■ **Problem**
Please retype the listing below exactly as it stands, skipping any pictures.

*** Data section ***

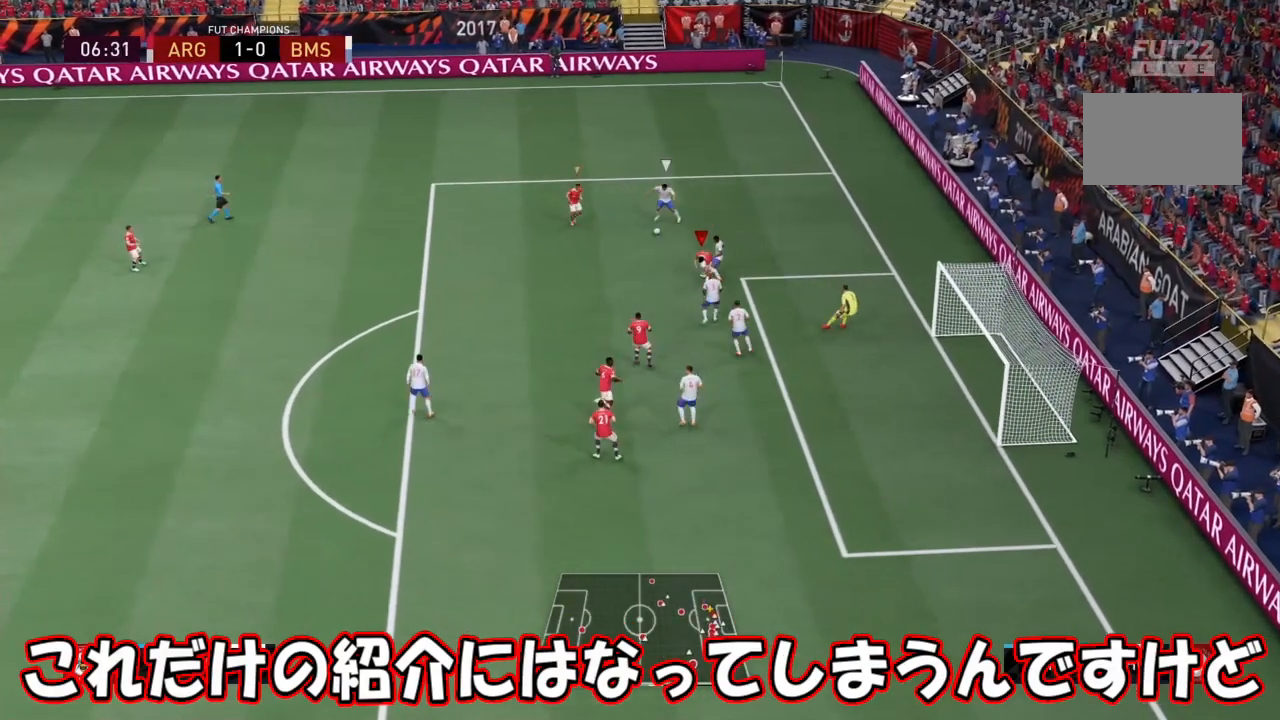
{"buttons": [], "left_stick": "up-left", "right_stick": "center", "events": [[134, "left_stick", "down-left"], [334, "left_stick", "left"], [434, "left_stick", "up-left"]]}
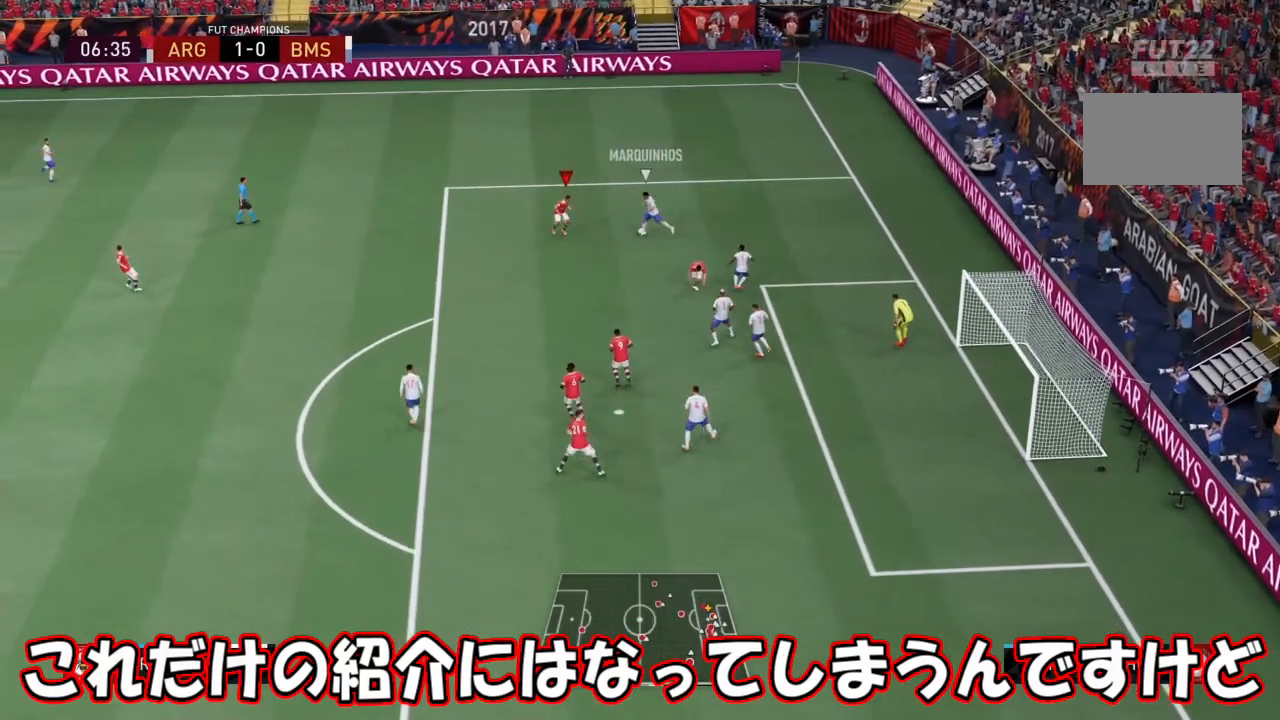
{"buttons": [], "left_stick": "up-left", "right_stick": "center", "events": []}
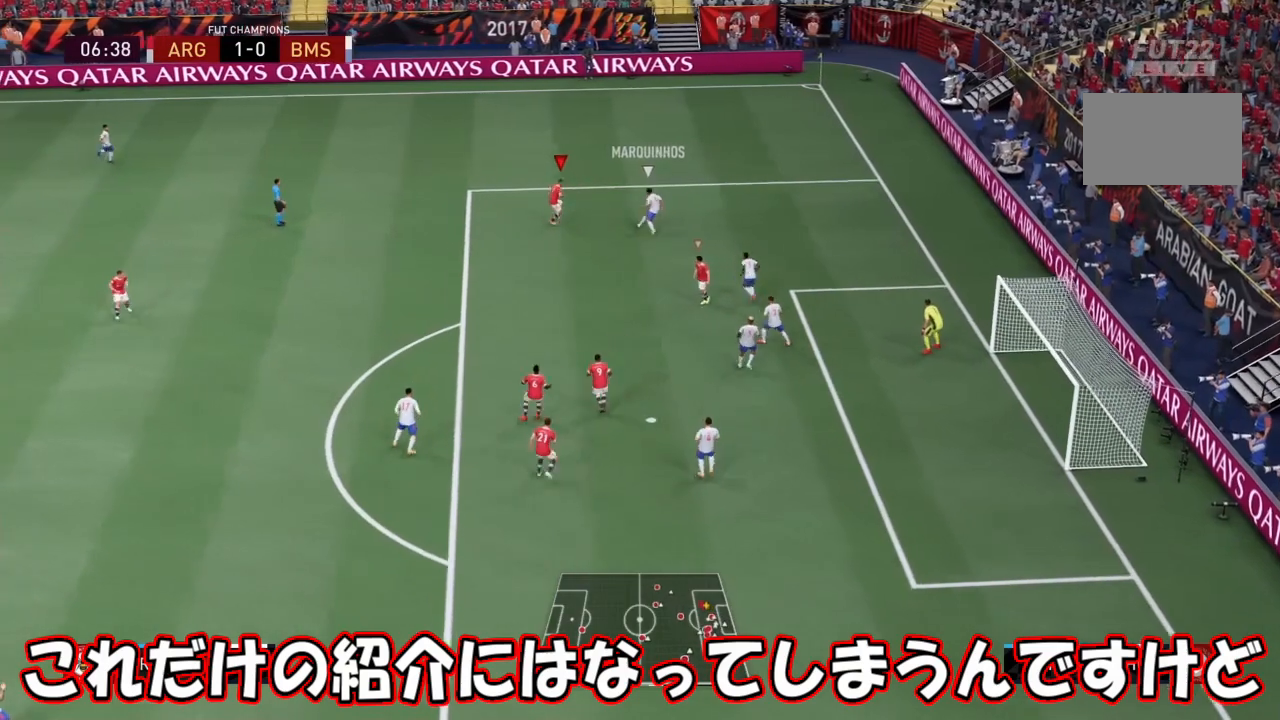
{"buttons": [], "left_stick": "up", "right_stick": "center", "events": [[67, "left_stick", "up"]]}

*** End of Data section ***

■ **Result**
{"buttons": [], "left_stick": "up-left", "right_stick": "center", "events": [[134, "left_stick", "down-left"], [334, "left_stick", "left"], [434, "left_stick", "up-left"]]}
{"buttons": [], "left_stick": "up-left", "right_stick": "center", "events": []}
{"buttons": [], "left_stick": "up", "right_stick": "center", "events": [[67, "left_stick", "up"]]}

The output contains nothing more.